Twenty percent of Kansas kids are considered “food insecure,” according to Gee and Gaston.

Yet the state ranks 46th in participation in the Supplemental Nutrition Assistance Program, commonly known as food stamps, and 34th in school breakfast participation, with 54 percent of those eligible not receiving it.

After the Legislature voted in June to increase the state sales tax, most Kansans also now pay the nation’s highest sales tax on food.

“That’s not a good distinction,” Gee said.

Gaston and Gee said Kansas doesn’t need new government programs to solve hunger problems.

“All of these programs we’re going to talk about are programs that already exist,” Gaston said. “We just need to start using them better in Kansas.”

The summer food program’s low rate of usage, for example, is partly a matter of access.

Thirty-five of the state’s 105 counties, including all of northwest Kansas, currently have no sites for summer meals. Gaston said that’s improving a bit year-to-year, but large swaths still struggle with the logistics of transporting far-flung students to a central site for lunch in the summer.

“We know in Kansas we have a lot of frontier and rural counties, especially in western Kansas,” Gaston said. “So that’s been a huge challenge.”

Some suggestions for improving participation in the summer program were to create county-level task forces, start a site or volunteer to help serve or supervise at a site. Gaston said Westminster Presbyterian’s summer program in Topeka is a model to follow.

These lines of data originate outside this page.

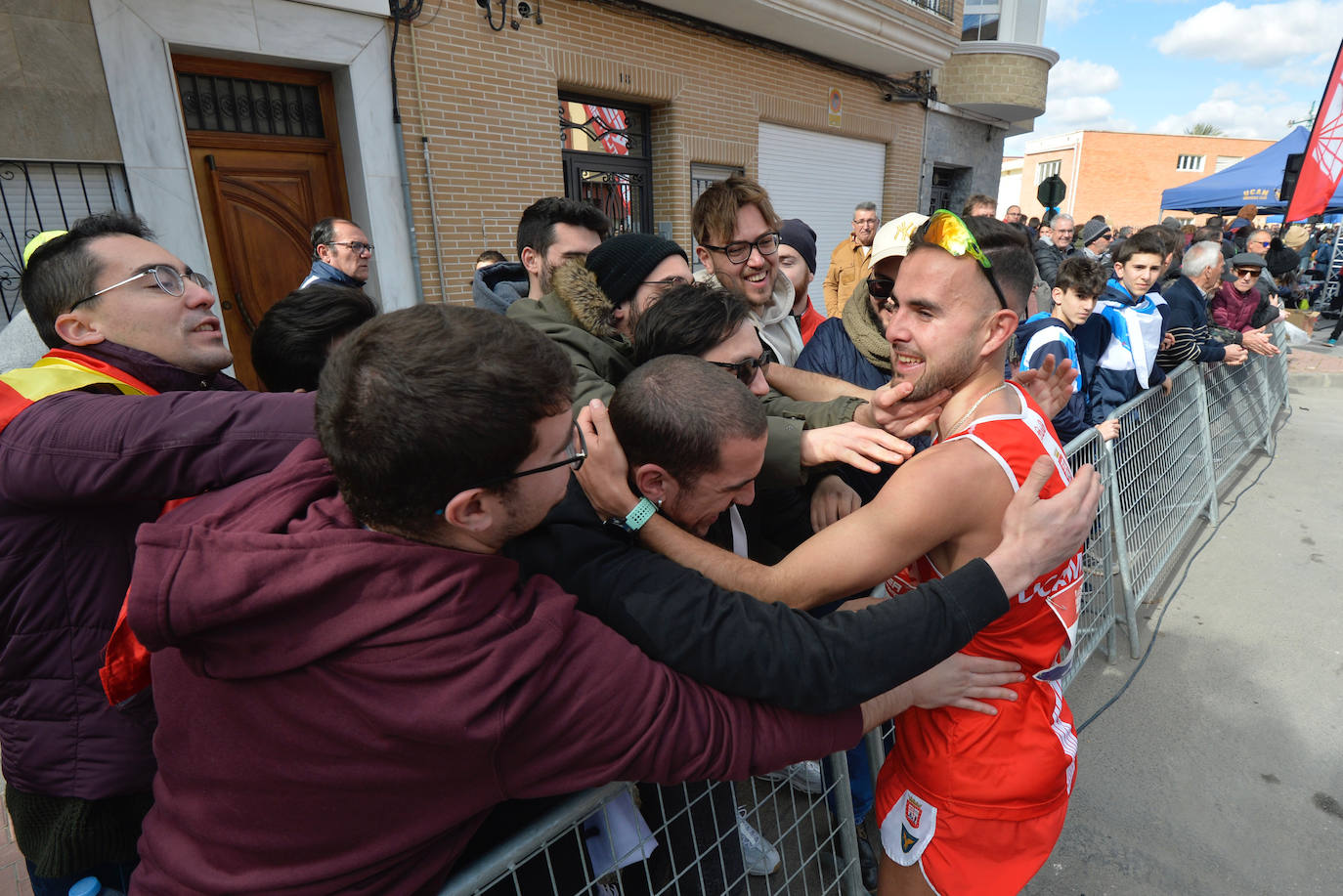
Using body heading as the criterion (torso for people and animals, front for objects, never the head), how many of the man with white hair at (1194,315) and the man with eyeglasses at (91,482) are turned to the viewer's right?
2

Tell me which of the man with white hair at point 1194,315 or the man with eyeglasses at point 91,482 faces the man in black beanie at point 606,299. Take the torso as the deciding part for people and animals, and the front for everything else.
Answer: the man with eyeglasses

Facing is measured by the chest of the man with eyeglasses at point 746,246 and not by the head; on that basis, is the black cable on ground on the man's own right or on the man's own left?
on the man's own left

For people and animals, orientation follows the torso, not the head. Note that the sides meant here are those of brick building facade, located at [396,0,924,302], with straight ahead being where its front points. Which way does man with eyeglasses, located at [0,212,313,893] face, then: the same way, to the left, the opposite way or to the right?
to the left

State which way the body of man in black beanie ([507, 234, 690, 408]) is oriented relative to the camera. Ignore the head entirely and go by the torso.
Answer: to the viewer's right

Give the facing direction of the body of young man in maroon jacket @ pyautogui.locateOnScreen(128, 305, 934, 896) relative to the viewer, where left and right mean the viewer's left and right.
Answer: facing away from the viewer and to the right of the viewer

Gee said state-level changes to SNAP that restricted eligibility and cut outreach programs will lead to 1,500 Kansans losing food benefits this fiscal year and 3,000 next year, increasing pressure on local food banks. She encouraged conference attendees to get involved in state politics.

Gov. Sam Brownback’s administration has said the changes are intended to encourage work rather than reliance on government assistance.

Gaston said the federal Healthy Hunger-Free Kids Act of 2010 has become a political lightning rod because of its association with first lady Michelle Obama, but it is largely working in providing healthier lunches for young students.

She noted that a group of retired U.S. military generals recently released a report encouraging lawmakers to stick with the program, as a hedge against childhood obesity rates that disqualify a significant percentage of Americans from military service.